Pro Instant file switching
Open Goto Anything by pressing Ctrl or Command + P and using fuzzy search you can look for a file in your project. The file will load even without pressing enter, so you can make sure you've found the correct file without committing.
Pro IDE features without the cruft
Sublime Text, while being lighter-weight than an IDE, still supports many IDE features.
- Text from the current file is used to provide autocomplete
- Project Support (folder browsing, scoped history, build-system declarations)

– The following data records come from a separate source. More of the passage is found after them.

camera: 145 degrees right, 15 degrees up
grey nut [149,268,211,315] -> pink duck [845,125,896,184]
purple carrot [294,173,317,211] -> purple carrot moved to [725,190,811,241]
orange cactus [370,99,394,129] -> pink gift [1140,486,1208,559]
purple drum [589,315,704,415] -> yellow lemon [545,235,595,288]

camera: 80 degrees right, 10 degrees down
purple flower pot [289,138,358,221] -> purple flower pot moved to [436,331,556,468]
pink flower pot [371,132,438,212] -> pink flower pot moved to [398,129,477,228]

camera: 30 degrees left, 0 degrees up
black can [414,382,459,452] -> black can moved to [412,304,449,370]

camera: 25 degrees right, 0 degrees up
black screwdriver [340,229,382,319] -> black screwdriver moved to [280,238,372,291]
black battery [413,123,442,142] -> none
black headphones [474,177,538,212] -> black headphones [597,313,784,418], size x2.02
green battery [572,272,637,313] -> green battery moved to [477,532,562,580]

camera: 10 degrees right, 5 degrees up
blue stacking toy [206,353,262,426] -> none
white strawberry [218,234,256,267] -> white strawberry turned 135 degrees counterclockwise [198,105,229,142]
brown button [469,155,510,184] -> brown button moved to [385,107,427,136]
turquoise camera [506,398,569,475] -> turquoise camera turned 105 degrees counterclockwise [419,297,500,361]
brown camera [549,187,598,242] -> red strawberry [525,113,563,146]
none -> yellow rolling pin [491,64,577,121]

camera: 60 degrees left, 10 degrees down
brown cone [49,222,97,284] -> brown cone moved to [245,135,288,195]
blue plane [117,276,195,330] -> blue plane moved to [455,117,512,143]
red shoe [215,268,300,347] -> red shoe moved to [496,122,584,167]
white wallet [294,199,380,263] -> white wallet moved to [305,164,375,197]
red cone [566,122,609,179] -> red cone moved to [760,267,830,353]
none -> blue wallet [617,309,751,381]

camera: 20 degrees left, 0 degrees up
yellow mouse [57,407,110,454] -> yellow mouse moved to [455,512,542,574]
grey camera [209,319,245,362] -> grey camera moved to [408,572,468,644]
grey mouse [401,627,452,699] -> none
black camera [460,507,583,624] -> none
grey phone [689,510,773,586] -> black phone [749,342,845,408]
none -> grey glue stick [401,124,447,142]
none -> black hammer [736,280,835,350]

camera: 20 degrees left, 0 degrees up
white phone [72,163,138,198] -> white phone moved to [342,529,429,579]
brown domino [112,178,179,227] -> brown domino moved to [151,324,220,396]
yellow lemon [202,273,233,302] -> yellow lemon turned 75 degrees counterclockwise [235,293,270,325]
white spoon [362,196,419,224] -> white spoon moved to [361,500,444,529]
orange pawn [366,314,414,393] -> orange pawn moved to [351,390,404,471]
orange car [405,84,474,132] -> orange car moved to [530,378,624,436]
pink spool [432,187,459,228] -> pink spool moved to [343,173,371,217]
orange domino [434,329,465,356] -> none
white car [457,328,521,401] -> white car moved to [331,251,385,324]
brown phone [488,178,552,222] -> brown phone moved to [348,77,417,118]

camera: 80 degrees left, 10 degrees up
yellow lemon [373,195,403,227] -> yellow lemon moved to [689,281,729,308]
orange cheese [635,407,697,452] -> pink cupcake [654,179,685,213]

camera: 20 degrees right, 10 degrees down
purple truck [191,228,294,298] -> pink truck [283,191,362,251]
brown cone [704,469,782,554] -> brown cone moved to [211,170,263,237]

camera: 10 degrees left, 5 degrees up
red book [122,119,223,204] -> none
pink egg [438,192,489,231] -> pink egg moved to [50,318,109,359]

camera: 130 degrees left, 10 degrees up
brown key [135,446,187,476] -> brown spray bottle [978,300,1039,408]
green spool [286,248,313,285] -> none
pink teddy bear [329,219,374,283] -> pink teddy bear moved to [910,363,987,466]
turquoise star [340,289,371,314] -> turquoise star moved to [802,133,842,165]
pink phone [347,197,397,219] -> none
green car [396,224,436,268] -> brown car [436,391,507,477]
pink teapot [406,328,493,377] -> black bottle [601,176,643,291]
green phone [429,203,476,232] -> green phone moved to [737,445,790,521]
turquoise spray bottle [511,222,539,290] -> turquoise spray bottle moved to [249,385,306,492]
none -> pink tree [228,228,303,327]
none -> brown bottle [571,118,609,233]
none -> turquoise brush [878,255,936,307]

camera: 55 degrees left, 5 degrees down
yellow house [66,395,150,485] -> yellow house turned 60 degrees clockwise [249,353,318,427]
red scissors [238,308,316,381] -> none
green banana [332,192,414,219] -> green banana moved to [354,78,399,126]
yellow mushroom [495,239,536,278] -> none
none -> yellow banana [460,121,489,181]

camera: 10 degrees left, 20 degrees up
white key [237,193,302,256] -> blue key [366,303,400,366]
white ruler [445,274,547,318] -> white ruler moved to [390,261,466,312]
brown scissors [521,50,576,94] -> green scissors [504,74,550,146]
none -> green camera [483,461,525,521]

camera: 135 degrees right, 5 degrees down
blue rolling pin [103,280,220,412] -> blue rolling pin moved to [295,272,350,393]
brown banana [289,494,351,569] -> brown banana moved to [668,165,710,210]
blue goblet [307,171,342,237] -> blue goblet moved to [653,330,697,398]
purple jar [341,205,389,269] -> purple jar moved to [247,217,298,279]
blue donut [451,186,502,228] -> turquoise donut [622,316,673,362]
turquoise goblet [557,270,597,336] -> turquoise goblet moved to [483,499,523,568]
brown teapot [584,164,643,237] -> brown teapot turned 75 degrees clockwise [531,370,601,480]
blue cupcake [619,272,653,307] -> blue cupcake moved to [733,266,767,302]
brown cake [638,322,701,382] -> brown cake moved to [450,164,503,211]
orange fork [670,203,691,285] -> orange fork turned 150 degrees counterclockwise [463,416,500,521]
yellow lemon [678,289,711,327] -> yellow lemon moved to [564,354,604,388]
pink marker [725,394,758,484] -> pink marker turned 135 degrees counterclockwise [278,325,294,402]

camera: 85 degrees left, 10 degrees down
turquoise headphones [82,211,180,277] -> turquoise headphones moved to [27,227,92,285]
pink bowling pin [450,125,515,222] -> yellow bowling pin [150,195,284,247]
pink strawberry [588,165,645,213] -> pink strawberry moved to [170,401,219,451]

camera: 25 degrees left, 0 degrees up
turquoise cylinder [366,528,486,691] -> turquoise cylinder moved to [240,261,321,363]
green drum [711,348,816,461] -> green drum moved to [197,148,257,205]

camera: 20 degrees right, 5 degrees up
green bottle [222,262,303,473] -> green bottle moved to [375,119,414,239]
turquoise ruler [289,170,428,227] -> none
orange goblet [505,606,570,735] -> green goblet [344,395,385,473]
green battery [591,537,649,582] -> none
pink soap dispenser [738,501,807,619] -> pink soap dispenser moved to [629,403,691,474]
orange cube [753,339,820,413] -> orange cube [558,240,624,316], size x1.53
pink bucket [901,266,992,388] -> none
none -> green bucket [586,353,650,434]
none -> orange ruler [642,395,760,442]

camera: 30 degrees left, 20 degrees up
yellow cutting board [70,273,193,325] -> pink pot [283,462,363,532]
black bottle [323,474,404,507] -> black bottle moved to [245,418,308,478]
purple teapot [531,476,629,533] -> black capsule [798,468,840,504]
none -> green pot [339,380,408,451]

- Refactoring support is emulated through multi-select, project-wide find & replace, and regular expression search
- Syntax-aware selection and GoTo for quickly jumping to locations in the project
- Snippets & Macros
- A Python console for everything else
Pro Fully customizable
Allows all sorts of customization to help users change almost everything in the editor: Key Bindings, Menus, Snippets, Macros, Completions and more - just about everything in Sublime Text is customizable with simple JSON files. This system gives you flexibility as settings can be specified on a per-file type and per-project basis.
Pro Distraction free editing mode
Distraction free editing takes over your screen and removes every UI element so you can focus on code.
Pro Regex commands
Pro Allows for vim-style editing
Vintage mode is vim-style editing that's already built in the text editor.
Pro Easy to get started
Everything you need is to install a package manager and modify user configuration.
Pro Projects support multiple folders and git repos
Pro Support for TextMate themes and window decoration themes
Sublime Text compatibility with Textmate bundles is good excluding commands, which are incompatible. In general, Sublime Text syntax definitions are compatible with Textmate language files (.tmLanguage extension).
Pro Haxe and OpenFL Integration via plugin
Pro Has tons of plugins available
Sublime Text protects and copyrights its code and is thus not the freedom-ware some would like it to be.
Con Loading big files on Windows is slow
A rough comparison: a 70 MB file takes about 2 seconds to load in Notepad++. The same file in ST3 takes over 10 seconds.
Con Poor support for far-east languages in Linux
Con No default package manager
Sublime text does not have a default package manager. Instead, users have to install a third-party solution to manage addons.
Con Crashes often because of lacking quality of plugins
Some plugins are quite buggy, hence installing many can become quite a problem regarding stability.
Con No printing of files
Sublime offers no way of printing the files it edits.
Con No toolbar
Sublime is more focused on keyboard users, and doesn't come with a tool bar. Even plugins can't toggle bookmarks using the mouse.
Con Annoying whitespace management
All too often, it does the Wrong Thing with indentation on otherwise blank lines.